I checked with my friend, Sam Tomasetti, CPA of Tomasetti, Kulas & Company, P.C. to give us a proper answer. Here’s what Sam had to say:

“From a purely financial point of view: If it is all within one association’s funds (and does not have a tax district or special services district separate entity implication), the interest income and interest expense would offset in terms of the cash flow requirement as it would impact someone’s regular condo fees so I am not sure why an association would want to do it.  If they still want to do it, I would have to do some research on whether self-charged interest would be taxable and secondly, if it is taxable, I would think that since you are allowed to deduct the cost of earning taxable income against the income, the self-charged interest expense might be deductible as an offset and therefore there would be no tax effect.”

Dad Wants to Buy Us a Condo!

J.H. from New Haven County writes:

Dear Mister Condo,

My wife and I are newlyweds and my father wants to buy us a condo. Is there anything we should know before he does?

Mister Condo replies:

J.H., Congratulations! A new wife and now, maybe, a new home! There certainly are a great many things you should know before your father purchases a condo for you. I could ask you a whole bunch of questions here or I could give you a website link I often refer people to:

The author is Denise L. Evans and she is an authority on the subject and a very successful real estate attorney. If you pass her aptitude test for condo living, then give Dad a big hug and let him purchase that condo for you. If not, you might be better off asking Dad to invest in a house for you instead. It would be far better for you and your new bride to live happily ever after in the right kind of home for you. Best wishes!

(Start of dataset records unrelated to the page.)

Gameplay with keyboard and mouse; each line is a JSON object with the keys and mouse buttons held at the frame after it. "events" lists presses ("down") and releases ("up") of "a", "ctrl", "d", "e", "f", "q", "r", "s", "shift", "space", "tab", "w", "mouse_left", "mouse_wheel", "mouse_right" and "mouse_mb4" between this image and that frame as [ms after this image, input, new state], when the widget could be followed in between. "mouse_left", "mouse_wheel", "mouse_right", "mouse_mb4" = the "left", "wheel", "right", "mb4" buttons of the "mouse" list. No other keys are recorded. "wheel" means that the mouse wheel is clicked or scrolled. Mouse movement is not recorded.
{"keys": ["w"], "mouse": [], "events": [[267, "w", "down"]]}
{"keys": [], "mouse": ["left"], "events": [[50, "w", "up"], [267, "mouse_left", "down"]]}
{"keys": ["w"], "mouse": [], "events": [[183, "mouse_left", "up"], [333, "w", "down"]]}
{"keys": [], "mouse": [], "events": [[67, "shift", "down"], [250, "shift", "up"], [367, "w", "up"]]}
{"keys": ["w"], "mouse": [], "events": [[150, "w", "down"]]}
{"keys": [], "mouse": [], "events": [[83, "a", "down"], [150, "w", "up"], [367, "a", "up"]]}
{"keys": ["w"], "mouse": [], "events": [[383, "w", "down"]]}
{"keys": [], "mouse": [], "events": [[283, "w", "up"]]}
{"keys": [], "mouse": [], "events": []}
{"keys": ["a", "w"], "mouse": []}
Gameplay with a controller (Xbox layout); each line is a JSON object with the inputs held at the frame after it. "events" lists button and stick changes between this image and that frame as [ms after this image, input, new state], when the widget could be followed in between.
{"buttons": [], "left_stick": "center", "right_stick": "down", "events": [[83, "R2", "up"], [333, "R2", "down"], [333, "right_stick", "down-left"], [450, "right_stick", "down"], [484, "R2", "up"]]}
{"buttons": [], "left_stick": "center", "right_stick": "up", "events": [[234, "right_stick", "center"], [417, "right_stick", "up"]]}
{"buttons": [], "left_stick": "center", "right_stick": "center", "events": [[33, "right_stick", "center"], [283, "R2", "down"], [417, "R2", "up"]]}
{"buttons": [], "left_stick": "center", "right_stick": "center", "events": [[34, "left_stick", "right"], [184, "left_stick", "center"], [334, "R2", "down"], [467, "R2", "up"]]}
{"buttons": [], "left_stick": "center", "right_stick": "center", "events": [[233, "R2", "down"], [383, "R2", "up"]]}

Management Company Charging Us For Copies of Our Documents

K.P. from New Haven County writes

Dear Mister Condo,

We are requesting documentation and our management company states per state statute they are required to charge 50 cents per page. Is this correct?  I cannot find anyone under for condos.

Mister Condo replies:

K.P., searching for specific condo laws can be a real challenge. As you know, I am not an attorney but this is a question that is often raised. The statute is C.G.S. 47-260(e), but its actual wording is this: “The association may charge a reasonable fee for providing photocopies of any records…”  Many associations and managers interpret this law as meaning either the actual out-of-pocket expense of having a vendor make copies, or if the copies are made in-house, fifty cents per page.  They borrow that figure from the amount state law permits local government agencies to charge for photocopies of records under the Freedom of Information Act, since that’s the statute which inspired this part of the condominium law. So Connecticut’s statute probably does permit the manager to charge fifty cents per page, but it’s not exactly accurate to say that this specific amount is “required”.